--- What is expected ---
Please set down, with no change at all, everything from the line containing "vá hliníková spojka na" down to the line containing "ケーススタディ2：うっかり指紋や汚れをつ", both of those lines included, and leave the pictures out of your answer.

[Input data — start]

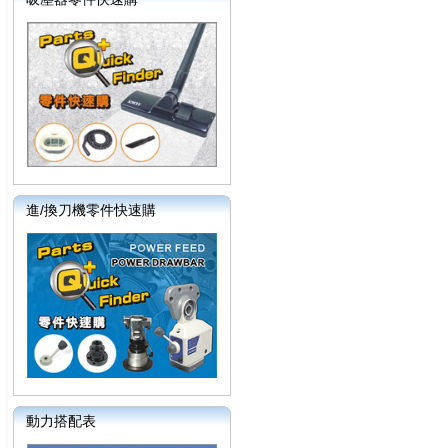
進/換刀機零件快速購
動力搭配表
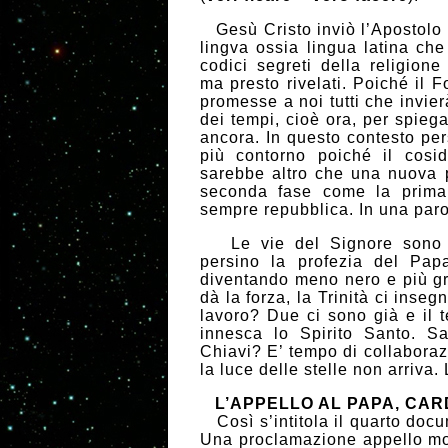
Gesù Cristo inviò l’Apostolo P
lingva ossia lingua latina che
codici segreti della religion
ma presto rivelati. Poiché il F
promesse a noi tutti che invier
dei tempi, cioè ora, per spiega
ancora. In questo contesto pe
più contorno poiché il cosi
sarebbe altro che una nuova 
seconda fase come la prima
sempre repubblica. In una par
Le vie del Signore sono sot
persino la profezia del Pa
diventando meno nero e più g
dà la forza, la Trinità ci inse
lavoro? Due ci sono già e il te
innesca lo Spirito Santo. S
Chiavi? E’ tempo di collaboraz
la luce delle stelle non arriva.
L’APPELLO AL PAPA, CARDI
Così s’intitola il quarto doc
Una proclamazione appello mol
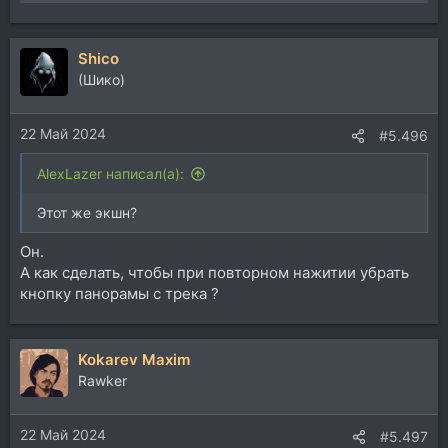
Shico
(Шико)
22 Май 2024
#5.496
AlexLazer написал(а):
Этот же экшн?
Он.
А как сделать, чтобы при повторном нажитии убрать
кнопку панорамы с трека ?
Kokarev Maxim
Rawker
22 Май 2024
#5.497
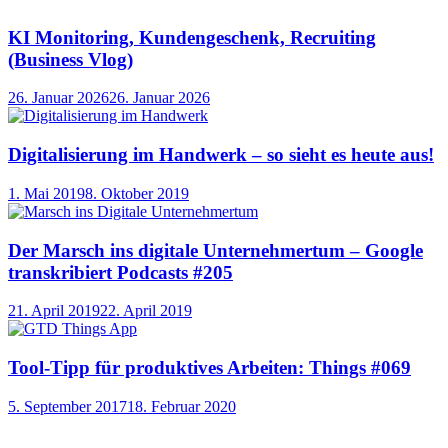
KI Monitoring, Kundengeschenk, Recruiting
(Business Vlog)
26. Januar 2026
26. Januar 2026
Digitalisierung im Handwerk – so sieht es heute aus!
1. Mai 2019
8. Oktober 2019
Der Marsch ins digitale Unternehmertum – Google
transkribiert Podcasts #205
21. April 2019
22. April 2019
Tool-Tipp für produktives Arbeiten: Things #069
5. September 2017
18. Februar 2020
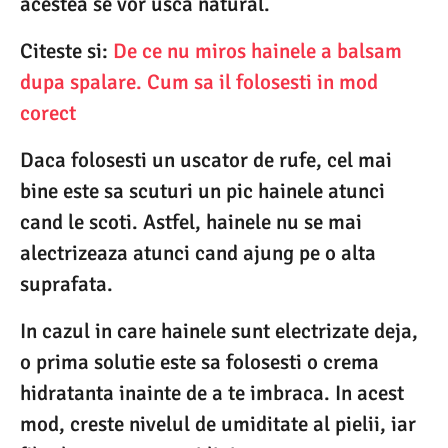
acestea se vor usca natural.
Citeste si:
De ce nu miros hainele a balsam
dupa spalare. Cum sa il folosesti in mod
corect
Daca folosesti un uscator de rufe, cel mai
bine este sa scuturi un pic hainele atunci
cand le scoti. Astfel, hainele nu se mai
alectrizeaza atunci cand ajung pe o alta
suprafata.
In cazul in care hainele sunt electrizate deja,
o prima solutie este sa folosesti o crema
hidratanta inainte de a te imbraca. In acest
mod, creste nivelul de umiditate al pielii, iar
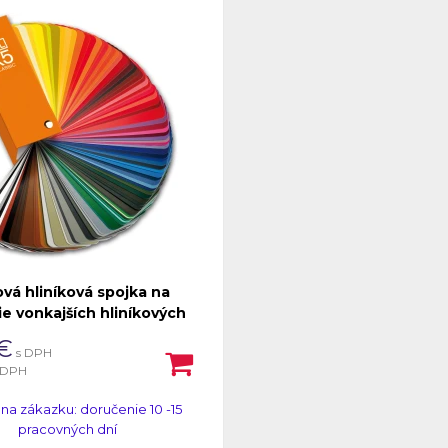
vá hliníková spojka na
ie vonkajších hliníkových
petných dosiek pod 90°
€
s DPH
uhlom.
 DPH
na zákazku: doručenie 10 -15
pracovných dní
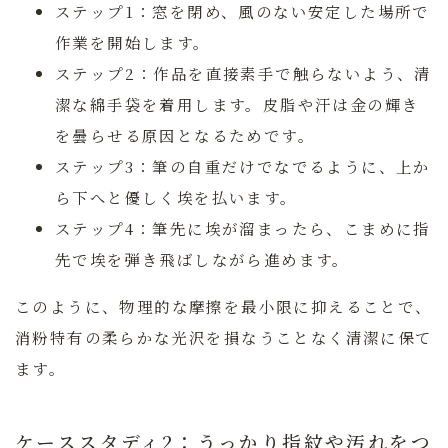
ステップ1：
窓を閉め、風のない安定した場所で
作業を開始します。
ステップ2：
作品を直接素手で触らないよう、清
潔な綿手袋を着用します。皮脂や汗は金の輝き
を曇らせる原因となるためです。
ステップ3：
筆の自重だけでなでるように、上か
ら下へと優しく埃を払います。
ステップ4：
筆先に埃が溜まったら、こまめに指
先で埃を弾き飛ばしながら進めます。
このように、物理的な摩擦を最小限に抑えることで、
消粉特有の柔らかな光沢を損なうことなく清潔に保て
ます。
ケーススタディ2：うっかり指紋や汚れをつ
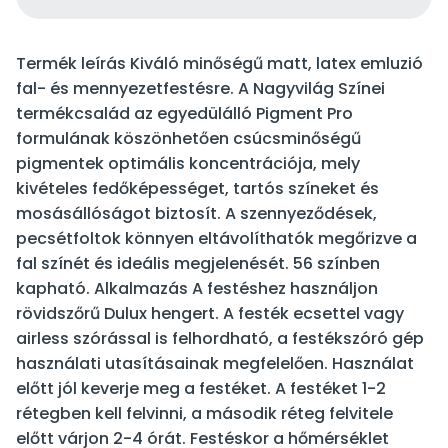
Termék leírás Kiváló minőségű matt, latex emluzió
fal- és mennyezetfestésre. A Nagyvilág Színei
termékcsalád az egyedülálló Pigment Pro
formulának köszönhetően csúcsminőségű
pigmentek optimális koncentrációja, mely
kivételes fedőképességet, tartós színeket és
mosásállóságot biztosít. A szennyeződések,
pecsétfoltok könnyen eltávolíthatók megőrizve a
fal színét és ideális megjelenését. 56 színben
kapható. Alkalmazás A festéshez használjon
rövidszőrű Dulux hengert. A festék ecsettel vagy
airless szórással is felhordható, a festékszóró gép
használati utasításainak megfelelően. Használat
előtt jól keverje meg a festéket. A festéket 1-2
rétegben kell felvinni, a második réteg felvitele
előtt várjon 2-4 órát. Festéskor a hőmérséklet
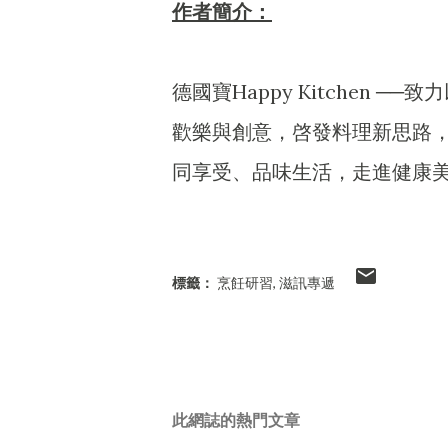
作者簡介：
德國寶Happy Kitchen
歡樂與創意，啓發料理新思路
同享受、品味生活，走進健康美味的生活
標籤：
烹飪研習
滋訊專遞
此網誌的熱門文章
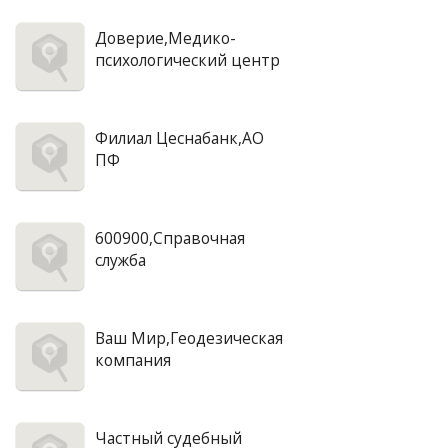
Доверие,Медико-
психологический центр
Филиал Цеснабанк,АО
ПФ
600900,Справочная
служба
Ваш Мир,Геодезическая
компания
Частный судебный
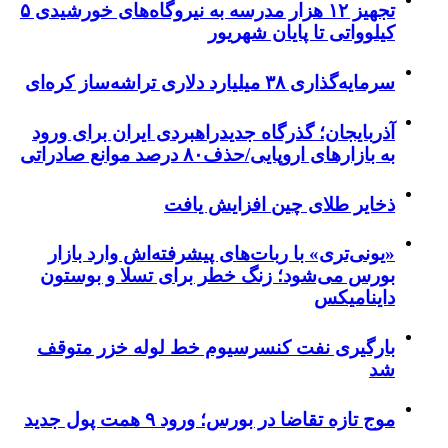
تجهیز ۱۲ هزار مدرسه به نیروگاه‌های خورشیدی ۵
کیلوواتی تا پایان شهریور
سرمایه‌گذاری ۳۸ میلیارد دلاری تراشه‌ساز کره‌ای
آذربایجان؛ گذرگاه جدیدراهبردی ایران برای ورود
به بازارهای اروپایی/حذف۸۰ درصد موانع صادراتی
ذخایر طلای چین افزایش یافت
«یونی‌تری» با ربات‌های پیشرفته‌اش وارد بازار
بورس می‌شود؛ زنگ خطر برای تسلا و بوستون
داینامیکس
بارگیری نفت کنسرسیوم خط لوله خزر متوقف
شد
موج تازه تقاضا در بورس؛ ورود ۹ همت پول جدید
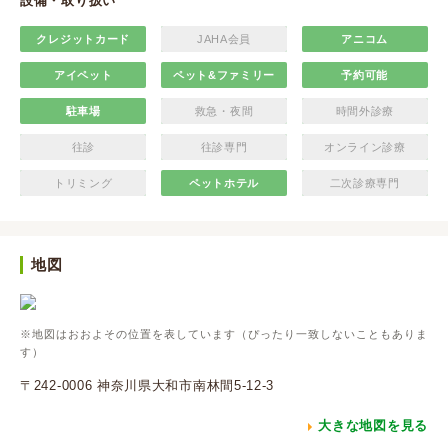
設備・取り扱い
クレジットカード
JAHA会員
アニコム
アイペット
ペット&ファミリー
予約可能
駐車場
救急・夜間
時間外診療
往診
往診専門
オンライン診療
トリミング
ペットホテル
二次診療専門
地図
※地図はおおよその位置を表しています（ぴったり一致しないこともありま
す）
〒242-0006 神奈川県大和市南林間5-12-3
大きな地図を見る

[Input data — finish]
[Input data — start]

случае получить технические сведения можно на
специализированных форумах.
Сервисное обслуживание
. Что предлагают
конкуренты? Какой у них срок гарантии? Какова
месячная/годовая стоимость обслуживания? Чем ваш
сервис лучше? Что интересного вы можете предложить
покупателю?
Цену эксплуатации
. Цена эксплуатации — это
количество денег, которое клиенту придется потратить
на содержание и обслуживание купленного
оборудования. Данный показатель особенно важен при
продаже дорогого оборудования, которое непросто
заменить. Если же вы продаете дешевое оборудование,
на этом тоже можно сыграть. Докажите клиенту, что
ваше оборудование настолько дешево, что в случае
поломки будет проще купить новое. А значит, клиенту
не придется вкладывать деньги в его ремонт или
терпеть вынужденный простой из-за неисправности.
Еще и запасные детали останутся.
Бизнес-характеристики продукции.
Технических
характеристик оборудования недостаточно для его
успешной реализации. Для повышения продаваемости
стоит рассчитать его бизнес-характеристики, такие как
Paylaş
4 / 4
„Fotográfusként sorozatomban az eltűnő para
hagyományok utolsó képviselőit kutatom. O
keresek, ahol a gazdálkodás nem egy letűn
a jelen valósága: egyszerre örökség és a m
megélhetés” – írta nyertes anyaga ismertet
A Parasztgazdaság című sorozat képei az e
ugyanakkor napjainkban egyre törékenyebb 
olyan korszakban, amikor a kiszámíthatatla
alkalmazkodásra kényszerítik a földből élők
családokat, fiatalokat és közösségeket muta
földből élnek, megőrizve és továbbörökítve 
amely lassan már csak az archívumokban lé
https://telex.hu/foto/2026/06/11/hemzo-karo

[Input data — finish]

--- Output for this task ---
vá hliníková spojka na
ie vonkajších hliníkových
petných dosiek pod 90°
€
s DPH
uhlom.
 DPH
na zákazku: doručenie 10 -15
pracovných dní
ステップ1：
窓を閉め、風のない安定した場所で
作業を開始します。
ステップ2：
作品を直接素手で触らないよう、清
潔な綿手袋を着用します。皮脂や汗は金の輝き
を曇らせる原因となるためです。
ステップ3：
筆の自重だけでなでるように、上か
ら下へと優しく埃を払います。
ステップ4：
筆先に埃が溜まったら、こまめに指
先で埃を弾き飛ばしながら進めます。
このように、物理的な摩擦を最小限に抑えることで、
消粉特有の柔らかな光沢を損なうことなく清潔に保て
ます。
ケーススタディ2：うっかり指紋や汚れをつ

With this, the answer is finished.